If you break it down to physical capability? Sure, gnomes and goblins aren’t walking beasts and to rip boulders in half like tauren or kul tirans. But if we operate on only one standard a shark is a terrible tree climber. Gnomes could probably bring the Alliance to heel if the humans really started acting poorly through wit alone.
I actually remember that. I think it was the Burning Crusade cinematic trailer. There were tons of cameos in it. Between the Classic and Burning Crusade trailer, we had all races in those trailers - except gnomes.
This problem has, sadly, persisted until this day. Blizzard pretty much refuses to show gnomes in any serious capacity in a cinematic. There’s some genuinely great supporting lore in the extended universe. The issue is that most of those great examples are never brought into the game. By all accounts, some gnomes love battle-engineering (Steam Warriors) and are often powerful mages (e.g Indus). They just never do anything with it.
At this point, this entire “no gnomes in blur trailers” seems to have become some sort of running gag at Blizzard. Which is too bad, considering I love my gnome mage.
I’m not actually sure where the ‘gnomes are weak!’ thing comes from.
It’s been somewhat of a running gag for ages. Gnomes have always been somewhat of a “light-hearted” race in World of Warcraft. In Warcraft 2, they were simply unseen inventors operating on submarines and the gnomish workshop, but they were crucial to the war effort.

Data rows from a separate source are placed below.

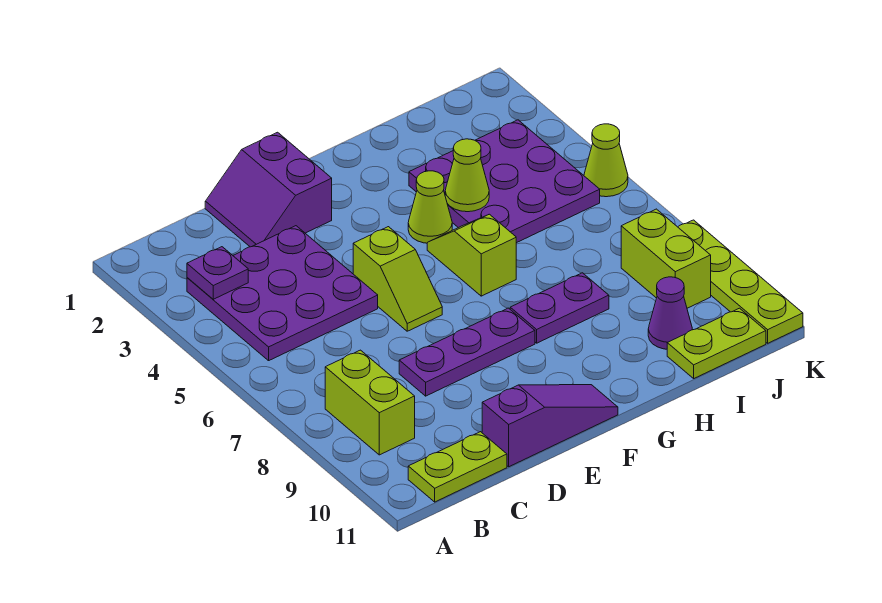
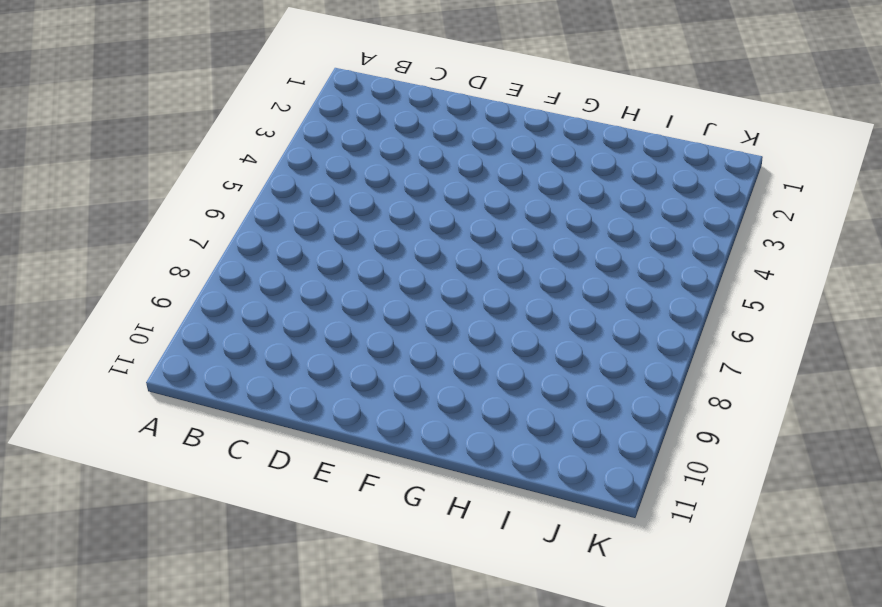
none -> purple plate B3:D5 level 1
none -> lime brick B8:B9 level 1
none -> lime plate B11:C11 level 1

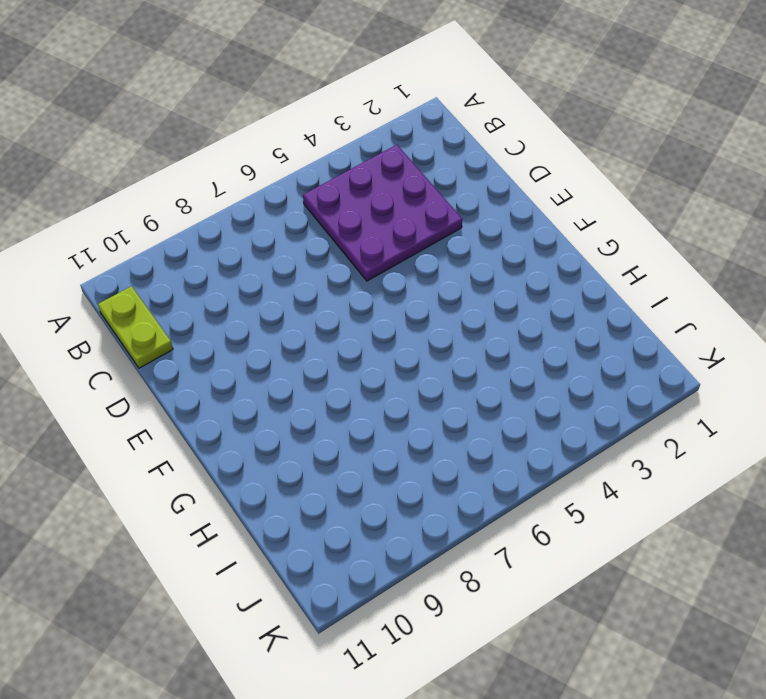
none -> lime brick B8:B9 level 1
none -> purple slope D1:E2 level 1 top E
none -> purple plate D8:F8 level 1

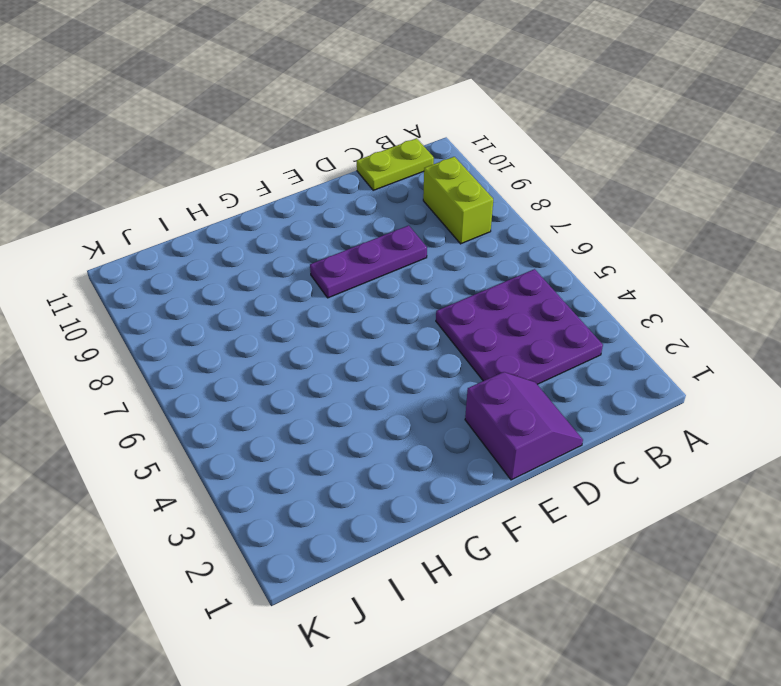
none -> purple slope D11:F11 level 1 top D
none -> lime slope E5:E6 level 1 top 5
none -> lime cone G4 level 1

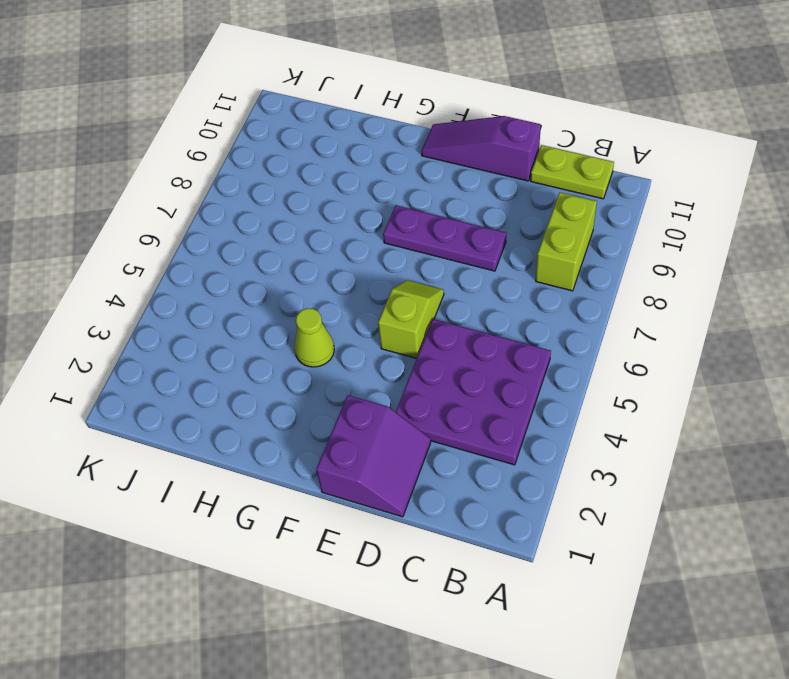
none -> lime slope G5:G6 level 1 top 6
none -> purple plate G8:H8 level 1
none -> purple plate H3:J5 level 1

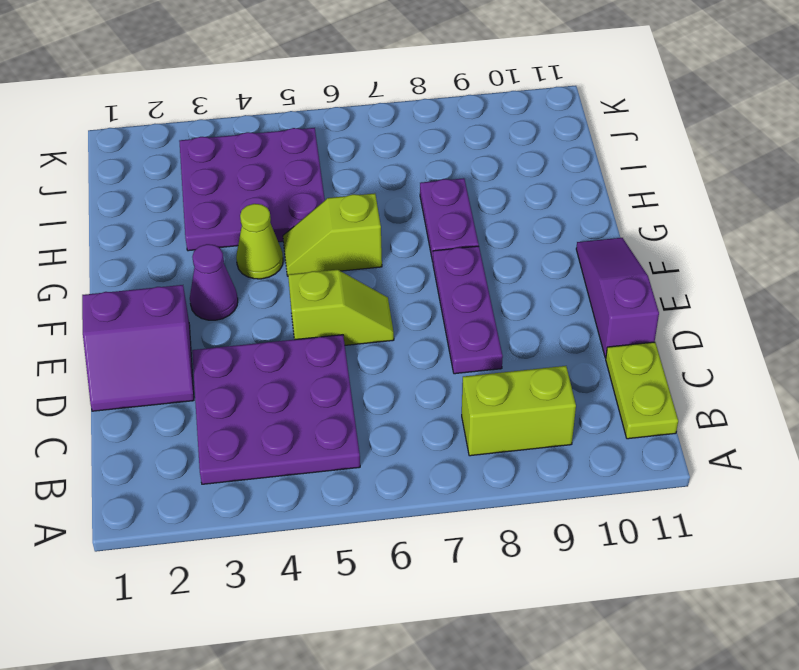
purple cone F3 level 1 -> purple cone I10 level 1
none -> lime plate I11:J11 level 1
none -> lime brick J8:J9 level 1
none -> lime cone K5 level 1

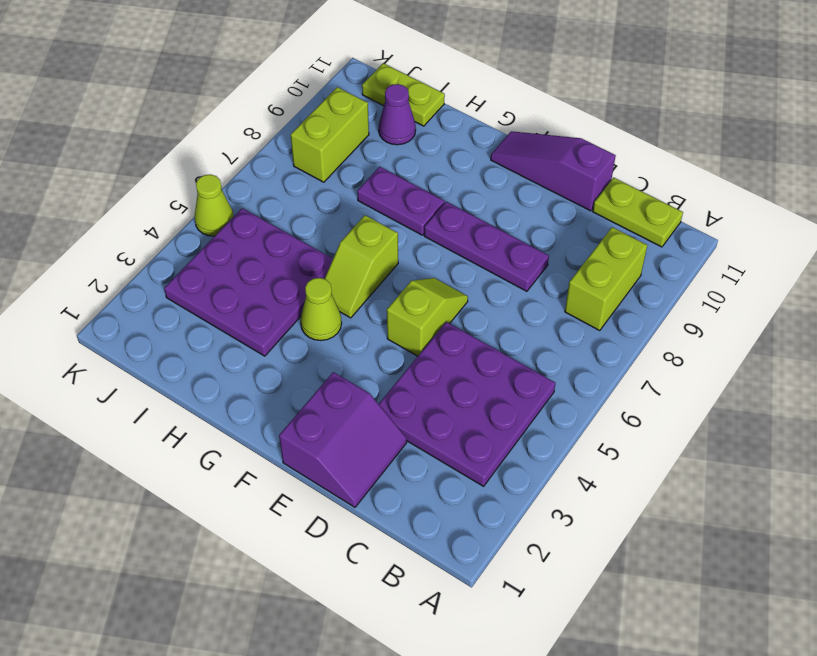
none -> lime plate K8:K11 level 1
none -> purple plate B3 level 2
none -> lime cone H4 level 2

With WoW, Blizzard added a trademark “funny” side to them - they would invent crazy devices and new things. Exploding sheep, teleporters, lasers and other things. The sky was the limit.
The issue was that Blizzard went overboard with it at some point. When you actually read up on gnomish lore, there are quite a few dark sides to it. Thermaplug actually irradiated their city. He was “cut in half” by Mekkatorque and left to be consumed by…rats, I think? Mechagnomes tried to forcibly cut out their humanity and become machines.

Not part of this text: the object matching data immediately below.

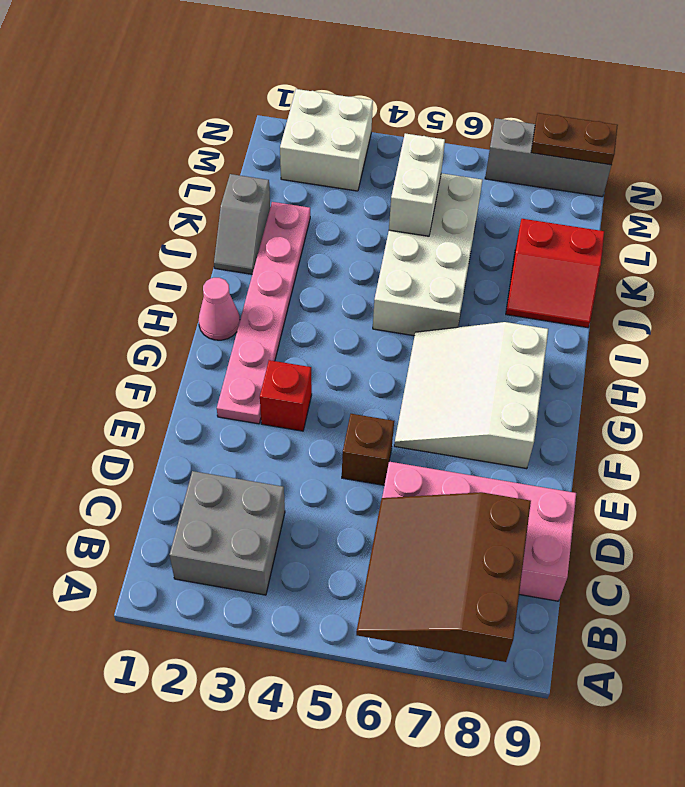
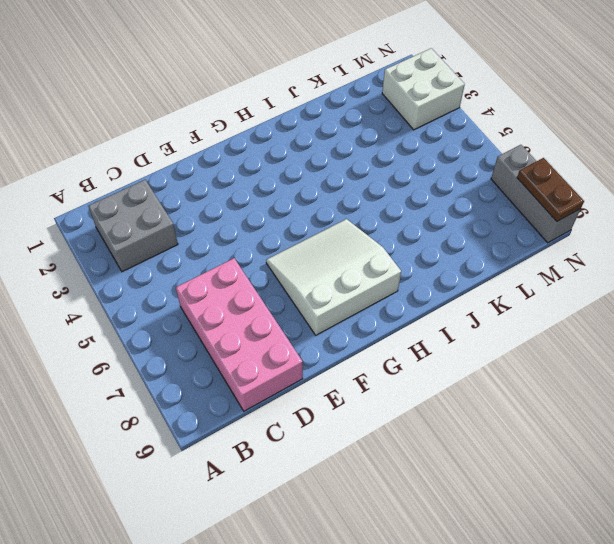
none -> brown brick E5 level 1
none -> pink plate F2:K2 level 1
none -> red brick F3 level 1

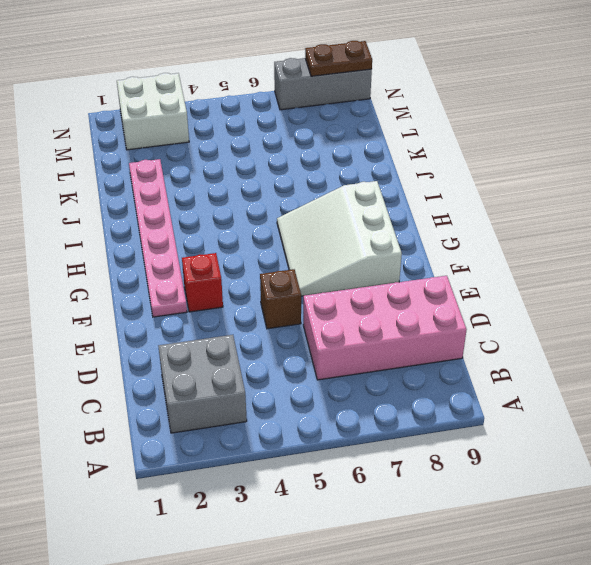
none -> pink cone H1 level 1
none -> white brick I5:L6 level 1
none -> grey slope J1:K1 level 1 top K

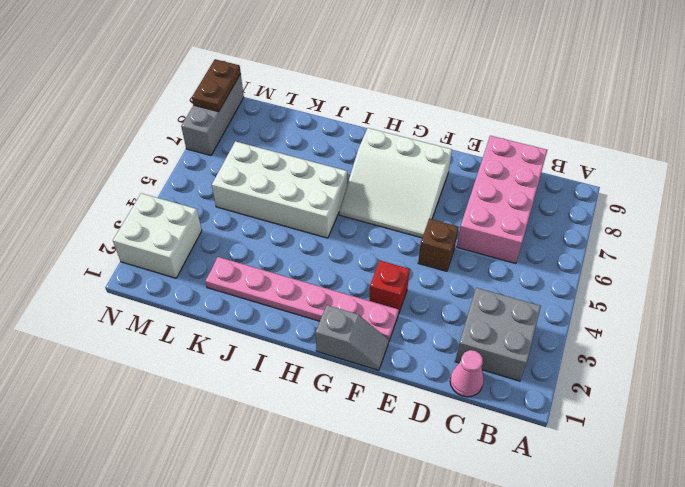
pink cone C1 level 1 -> pink cone H1 level 1
grey slope F1:G1 level 1 top G -> grey slope J1:K1 level 1 top K
none -> red slope J8:K9 level 1 top K
none -> brown slope A6:C8 level 2 top 8
none -> white brick K5:L5 level 2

As said above, there are great gnomes hidden within the extended material, such as Indus, who was the “engineer of Dalaran City.” However, we rarely get to see these confident and complex gnomes in the game. The entire Mekkatorque and Mechagon plot was the first time in close to sixteen years gnomes got a serious storyline. Except for that one event during pre-Cata where they retake Gnomeregan.
I think Gnomes suffer from the same issue shamans suffer from in serious content. A running gag has been repeated so many times over that it’s taken as a fact.
I think about the gnome mage and daughter who was the apprentice of Jaina a lot.
That actually made me sad. I always appreciated the lighting of the lanterns.
Yeah, I was also really sad about the character whose name I can’t remember that appeared in a book I didn’t read. It really tore me up.
That’s fair. I meant moreso that it was one of the few moments in WoW where I was like “Aw that’s sad” when I actually went out of my way to figure out why there’s a dancing gnome girl in the lanterns during Legion.
It’s something that I think WoW can actually use, small world tidbits that a minor character does that effects the world at large.